Recently, the Asset Management Association of China announced the top 100 fund sales institutions by public fund holdings for the second half of 2025 (hereinafter referred to as the “Top 100 Fund Distributors List”). In terms of competitive landscape, securities firms occupy 57 positions, the most among all; followed by banks, with 25 institutions on the list; the list also includes 17 independent fund sales agencies and 1 insurance company.

Overall, in the second half of 2025, amid active market trading, the total fund holdings of the top 100 fund distributors saw significant growth. By the end of 2025, the combined “equity fund holdings” of these 100 institutions reached 6 trillion yuan, a 16.7% increase from the end of the first half of 2025; the total “stock index fund holdings” amounted to 2.42 trillion yuan, up 23.7%; and “non-money market fund holdings” reached 11.7 trillion yuan, a 14.7% increase.

Focusing on the performance of securities firms, among the top 100 fund distributors, the securities firms’ “stock index fund holdings” totaled 1.32 trillion yuan, accounting for about 54%, showing a clear advantage and far surpassing banks and independent fund sales agencies; “equity fund holdings” amounted to 1.63 trillion yuan, about 27%; and “non-money market fund holdings” reached 2.59 trillion yuan, about 22%.

Notably, with the booming development of the ETF (Exchange-Traded Fund) market, by the end of 2025, among the top 100 fund distributors, securities firms’ “stock index fund holdings” increased by approximately 21% compared to the end of the first half of 2025, and “non-money market fund holdings” grew by about 24%.

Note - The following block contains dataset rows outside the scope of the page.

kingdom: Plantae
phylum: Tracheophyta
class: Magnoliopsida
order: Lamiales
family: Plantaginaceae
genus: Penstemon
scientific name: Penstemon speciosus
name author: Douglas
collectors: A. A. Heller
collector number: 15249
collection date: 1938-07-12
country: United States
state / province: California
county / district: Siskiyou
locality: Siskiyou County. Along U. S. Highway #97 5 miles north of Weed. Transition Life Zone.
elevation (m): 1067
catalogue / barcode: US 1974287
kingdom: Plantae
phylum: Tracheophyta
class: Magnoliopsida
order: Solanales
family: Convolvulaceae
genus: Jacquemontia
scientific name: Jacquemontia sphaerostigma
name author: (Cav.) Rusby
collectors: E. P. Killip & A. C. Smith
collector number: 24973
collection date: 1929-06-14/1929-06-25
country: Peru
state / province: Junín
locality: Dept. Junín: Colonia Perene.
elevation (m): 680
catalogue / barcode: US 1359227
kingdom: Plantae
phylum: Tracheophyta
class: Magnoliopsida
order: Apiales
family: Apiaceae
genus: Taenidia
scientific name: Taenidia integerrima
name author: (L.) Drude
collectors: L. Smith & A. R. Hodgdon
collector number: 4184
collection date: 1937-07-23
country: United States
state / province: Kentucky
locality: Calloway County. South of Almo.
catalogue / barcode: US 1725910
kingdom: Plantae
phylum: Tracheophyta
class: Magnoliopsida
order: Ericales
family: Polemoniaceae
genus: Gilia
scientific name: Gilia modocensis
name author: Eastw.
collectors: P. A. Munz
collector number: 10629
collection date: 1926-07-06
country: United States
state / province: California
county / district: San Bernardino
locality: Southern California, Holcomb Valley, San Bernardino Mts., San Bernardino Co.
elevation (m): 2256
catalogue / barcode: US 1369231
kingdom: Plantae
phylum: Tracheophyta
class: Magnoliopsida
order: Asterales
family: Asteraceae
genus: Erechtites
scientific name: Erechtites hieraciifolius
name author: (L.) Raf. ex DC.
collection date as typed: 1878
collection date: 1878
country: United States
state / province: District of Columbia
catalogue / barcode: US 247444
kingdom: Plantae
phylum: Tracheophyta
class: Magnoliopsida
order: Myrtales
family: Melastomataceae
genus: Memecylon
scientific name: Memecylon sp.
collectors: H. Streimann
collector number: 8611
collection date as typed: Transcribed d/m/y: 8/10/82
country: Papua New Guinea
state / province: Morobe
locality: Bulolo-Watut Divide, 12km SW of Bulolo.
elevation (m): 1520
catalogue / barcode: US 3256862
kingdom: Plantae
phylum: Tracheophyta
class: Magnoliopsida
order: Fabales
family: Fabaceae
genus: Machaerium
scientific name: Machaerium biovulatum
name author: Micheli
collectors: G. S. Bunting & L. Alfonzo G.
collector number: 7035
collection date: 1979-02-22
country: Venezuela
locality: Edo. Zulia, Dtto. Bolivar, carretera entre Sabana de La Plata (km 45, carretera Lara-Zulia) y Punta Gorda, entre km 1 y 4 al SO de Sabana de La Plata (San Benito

In response, Sun Ting, Chief Analyst of Non-Banking Financials at Dongwu Securities, stated: “Securities firms have obvious advantages in the sales of equity products, especially ETFs. In recent years, securities firms have accelerated their transformation in wealth management, with flexible organizational restructuring and product introduction. The future growth potential of securities firms in the sales of equity funds is promising.”

From the internal competitive landscape of securities firms, industry competition is fierce, and the Matthew effect remains prominent, with leading firms such as CITIC Securities, Huatai Securities, and Guotai Haitong firmly maintaining their positions in the first tier of fund distribution.

Yu Fenghui, Senior Researcher at Pangu Think Tank (Beijing) Information Consulting Co., Ltd., told Securities Daily: “In the field of fund distribution, securities firms have considerable potential for business growth. On one hand, they have a large active client base with a high acceptance of equity products; on the other hand, they possess professional investment research capabilities and investment advisory systems, enabling precise product matching and personalized asset allocation for clients. Moving forward, securities firms need to continuously optimize their distribution product structure, diversify product offerings, and focus on improving fund advisory services to increase client asset scales and loyalty, shifting from simple product distribution to comprehensive asset allocation services, thereby building long-term market competitiveness.”